Search code examples
mysqlgisspatial

Why does ST_Contains in MySQL return inaccurate results?


I'm trying to speed up the selection of locations from a MySQL table 'location' by adding a POINT column (SRID 4326) with a SPATIAL index. But although it's faster, it seems to produce inaccurate results.

The location table has an id (primary key), name, latitude, longitude and newly added latlon column. The latter calculated with ST_GeomFromText(concat("POINT(",latitude," ",longitude,")"), 4326)

CREATE TABLE `location` (
   `id` varchar(16) CHARACTER SET utf8mb3 COLLATE utf8mb3_general_ci NOT NULL,
   `name` varchar(255) CHARACTER SET utf8mb3 COLLATE utf8mb3_general_ci DEFAULT NULL,
   `latitude` decimal(10,5) DEFAULT NULL,
   `longitude` decimal(10,5) DEFAULT NULL,
   `latlon` point SRID 4326 NOT NULL
) ;

I used to get locations in a certain area with this query. For example latitudes between 15 and 69 and longitudes between -78 and 84

SELECT * FROM `location` WHERE (latitude BETWEEN 15 AND 69) AND (longitude BETWEEN -78 AND 84)

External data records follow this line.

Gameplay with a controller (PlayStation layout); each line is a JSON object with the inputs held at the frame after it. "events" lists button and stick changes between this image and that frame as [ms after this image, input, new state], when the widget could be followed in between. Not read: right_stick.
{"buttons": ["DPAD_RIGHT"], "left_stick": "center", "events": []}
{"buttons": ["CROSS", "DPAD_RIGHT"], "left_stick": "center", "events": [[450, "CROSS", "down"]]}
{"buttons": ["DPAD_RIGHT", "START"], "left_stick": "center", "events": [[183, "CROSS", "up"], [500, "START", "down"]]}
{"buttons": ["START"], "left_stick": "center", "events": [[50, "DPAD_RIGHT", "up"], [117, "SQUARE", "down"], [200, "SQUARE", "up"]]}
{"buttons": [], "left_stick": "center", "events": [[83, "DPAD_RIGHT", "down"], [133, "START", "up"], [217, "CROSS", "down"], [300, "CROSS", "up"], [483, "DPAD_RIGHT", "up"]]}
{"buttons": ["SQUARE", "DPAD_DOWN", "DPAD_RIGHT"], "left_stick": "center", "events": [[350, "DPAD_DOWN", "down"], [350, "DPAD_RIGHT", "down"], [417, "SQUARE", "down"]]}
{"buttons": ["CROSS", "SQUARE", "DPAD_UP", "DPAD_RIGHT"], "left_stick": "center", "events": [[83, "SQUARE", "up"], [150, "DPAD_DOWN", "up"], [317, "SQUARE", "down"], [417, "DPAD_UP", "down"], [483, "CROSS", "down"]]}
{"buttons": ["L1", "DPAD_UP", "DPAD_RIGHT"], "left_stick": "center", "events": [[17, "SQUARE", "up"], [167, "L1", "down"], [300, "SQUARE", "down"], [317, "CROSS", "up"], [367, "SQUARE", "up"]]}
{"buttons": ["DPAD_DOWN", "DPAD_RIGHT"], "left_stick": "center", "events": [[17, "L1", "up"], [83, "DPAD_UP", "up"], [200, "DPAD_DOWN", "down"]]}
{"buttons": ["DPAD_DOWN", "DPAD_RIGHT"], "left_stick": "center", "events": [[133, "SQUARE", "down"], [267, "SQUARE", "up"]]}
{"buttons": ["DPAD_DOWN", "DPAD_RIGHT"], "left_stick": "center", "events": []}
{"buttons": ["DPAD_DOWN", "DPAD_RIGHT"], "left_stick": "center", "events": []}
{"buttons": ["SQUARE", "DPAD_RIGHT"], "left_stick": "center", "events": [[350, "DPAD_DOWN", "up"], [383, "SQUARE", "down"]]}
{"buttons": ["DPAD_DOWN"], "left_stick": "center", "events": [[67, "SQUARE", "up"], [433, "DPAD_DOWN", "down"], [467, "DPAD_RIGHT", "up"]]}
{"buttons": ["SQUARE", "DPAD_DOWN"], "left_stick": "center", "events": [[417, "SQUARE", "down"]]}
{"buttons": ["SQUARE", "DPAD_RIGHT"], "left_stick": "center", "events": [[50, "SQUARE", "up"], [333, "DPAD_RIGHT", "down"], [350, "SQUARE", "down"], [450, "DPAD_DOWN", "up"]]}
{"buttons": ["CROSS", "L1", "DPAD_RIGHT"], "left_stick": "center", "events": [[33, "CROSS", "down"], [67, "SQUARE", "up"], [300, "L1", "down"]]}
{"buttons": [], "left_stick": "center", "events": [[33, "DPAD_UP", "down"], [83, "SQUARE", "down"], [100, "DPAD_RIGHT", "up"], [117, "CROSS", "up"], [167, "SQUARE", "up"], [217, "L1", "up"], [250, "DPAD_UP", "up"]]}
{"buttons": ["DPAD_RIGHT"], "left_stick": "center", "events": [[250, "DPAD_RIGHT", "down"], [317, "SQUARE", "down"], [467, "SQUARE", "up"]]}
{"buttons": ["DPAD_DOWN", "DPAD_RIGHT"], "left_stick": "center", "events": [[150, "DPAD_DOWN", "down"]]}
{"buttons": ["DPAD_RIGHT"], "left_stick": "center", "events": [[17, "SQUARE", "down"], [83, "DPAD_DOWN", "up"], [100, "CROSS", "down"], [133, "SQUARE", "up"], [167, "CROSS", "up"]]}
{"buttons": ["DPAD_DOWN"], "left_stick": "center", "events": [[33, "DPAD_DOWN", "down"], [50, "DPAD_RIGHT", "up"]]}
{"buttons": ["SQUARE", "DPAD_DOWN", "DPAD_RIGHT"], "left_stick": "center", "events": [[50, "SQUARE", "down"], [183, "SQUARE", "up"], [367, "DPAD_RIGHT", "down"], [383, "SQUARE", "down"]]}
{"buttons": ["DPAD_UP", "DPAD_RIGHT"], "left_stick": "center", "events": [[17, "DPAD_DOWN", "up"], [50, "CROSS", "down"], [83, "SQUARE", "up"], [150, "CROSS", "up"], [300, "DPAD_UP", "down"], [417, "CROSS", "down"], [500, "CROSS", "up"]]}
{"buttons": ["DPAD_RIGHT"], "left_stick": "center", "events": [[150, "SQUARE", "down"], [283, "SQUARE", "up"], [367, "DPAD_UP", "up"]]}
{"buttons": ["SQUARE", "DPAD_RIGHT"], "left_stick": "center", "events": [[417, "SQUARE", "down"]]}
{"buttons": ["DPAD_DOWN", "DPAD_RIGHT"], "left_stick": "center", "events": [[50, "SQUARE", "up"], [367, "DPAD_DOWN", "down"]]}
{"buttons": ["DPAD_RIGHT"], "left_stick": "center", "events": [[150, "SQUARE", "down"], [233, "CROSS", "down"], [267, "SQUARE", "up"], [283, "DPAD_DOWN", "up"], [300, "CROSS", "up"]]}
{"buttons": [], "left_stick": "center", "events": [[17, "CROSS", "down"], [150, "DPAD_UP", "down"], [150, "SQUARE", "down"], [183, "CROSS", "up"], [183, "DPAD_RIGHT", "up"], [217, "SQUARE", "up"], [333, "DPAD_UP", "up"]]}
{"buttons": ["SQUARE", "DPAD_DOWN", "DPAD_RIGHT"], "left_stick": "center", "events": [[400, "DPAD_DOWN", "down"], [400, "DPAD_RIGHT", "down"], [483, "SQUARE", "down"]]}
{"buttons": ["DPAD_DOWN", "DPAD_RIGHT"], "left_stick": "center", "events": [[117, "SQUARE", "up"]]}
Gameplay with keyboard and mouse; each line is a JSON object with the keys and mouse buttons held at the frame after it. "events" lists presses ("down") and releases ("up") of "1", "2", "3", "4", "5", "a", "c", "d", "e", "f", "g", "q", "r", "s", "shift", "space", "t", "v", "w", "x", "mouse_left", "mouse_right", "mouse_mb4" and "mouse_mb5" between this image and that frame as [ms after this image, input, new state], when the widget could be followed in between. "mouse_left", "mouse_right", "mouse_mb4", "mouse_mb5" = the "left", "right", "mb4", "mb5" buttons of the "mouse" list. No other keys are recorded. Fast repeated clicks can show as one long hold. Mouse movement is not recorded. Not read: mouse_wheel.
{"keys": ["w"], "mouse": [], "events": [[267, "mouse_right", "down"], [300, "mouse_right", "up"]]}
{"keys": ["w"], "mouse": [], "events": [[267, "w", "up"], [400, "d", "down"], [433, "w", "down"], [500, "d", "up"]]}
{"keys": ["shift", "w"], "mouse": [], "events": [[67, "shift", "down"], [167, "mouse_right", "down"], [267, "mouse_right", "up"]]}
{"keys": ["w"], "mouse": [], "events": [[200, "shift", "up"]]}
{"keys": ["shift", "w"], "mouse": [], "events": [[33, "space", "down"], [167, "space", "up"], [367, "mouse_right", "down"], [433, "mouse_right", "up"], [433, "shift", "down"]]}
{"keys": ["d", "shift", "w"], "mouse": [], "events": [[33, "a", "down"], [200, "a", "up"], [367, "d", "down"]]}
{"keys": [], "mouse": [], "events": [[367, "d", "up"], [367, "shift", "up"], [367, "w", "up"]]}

In the new situation I would check for a point-in-polygon intersection like this:

SELECT * FROM location 
WHERE (ST_CONTAINS(
ST_GeomFromText('POLYGON((69 -78, 69 84, 15 84, 15 -78, 69 -78))', 4326), latlon))

(polygon from northwest -> northeast -> southeast -> southwest -> northwest)

I would expect to get the same results, but they are different. The point-in-polygon method always returns less results. In this example the first would return 18365 results and the latter only 6961.

To check the differences I ran this query:

SELECT id,name,latitude,longitude,
(ST_CONTAINS(
ST_GeomFromText('POLYGON((69 -78, 69 84, 15 84, 15 -78, 69 -78))', 4326), latlon)) AS contains 
FROM `location` 
WHERE (latitude BETWEEN 15 AND 69) AND (longitude BETWEEN -78 AND 84) 

Some of it's results as an example (5 contained and 5 not contained):

Id Name Latitude Longitude Contains
53VA Horse Feathers Airport 38.634 -77.7575 1
84VA Cia Headquarters Heliport 38.9529 -77.1525 1
GQPZ Tazadit Airport 22.75735 -12.48223 0
LENF Monforte De Lemos 42.54694 -7.51917 0
LIAY La Bagnara 41.68722 13.49917 0
LTCK Muş Airport 38.7478 41.6612 0
LW68 Srpci Airfield 41.15173 21.40687 0
PA71 Dwight's Delight Airport 41.5209 -76.4622 1
RI16 Keskinen Balloonport 41.71991 -71.6316 1
VA79 Hickory Tree Farms Airport 38.9529 -77.7469 1

The error seems only marginal with a smaller rectangle; only a few percent inaccurate instead of almost a third.

I can't figure out what I'm doing wrong here. Also tried to query using ST_INTERSECT, or defining a more detailed polygon with 8 points describing the rectangle instead of 4. None of this helped.

What am I overlooking here?


Solution

  • Since your polygon only has 4 corners the lines joining them will be straight rather than great circles so some of your points will fail to be included in the polygon.

    enter image description here

    This picture shows the issue - you are using the purple box while the world uses the yellow one.

    You probably want to densify the edges of your polygon to make it follow the curvature of the earth - I'm not a MySql user but in PostGIS I'd use STDensify.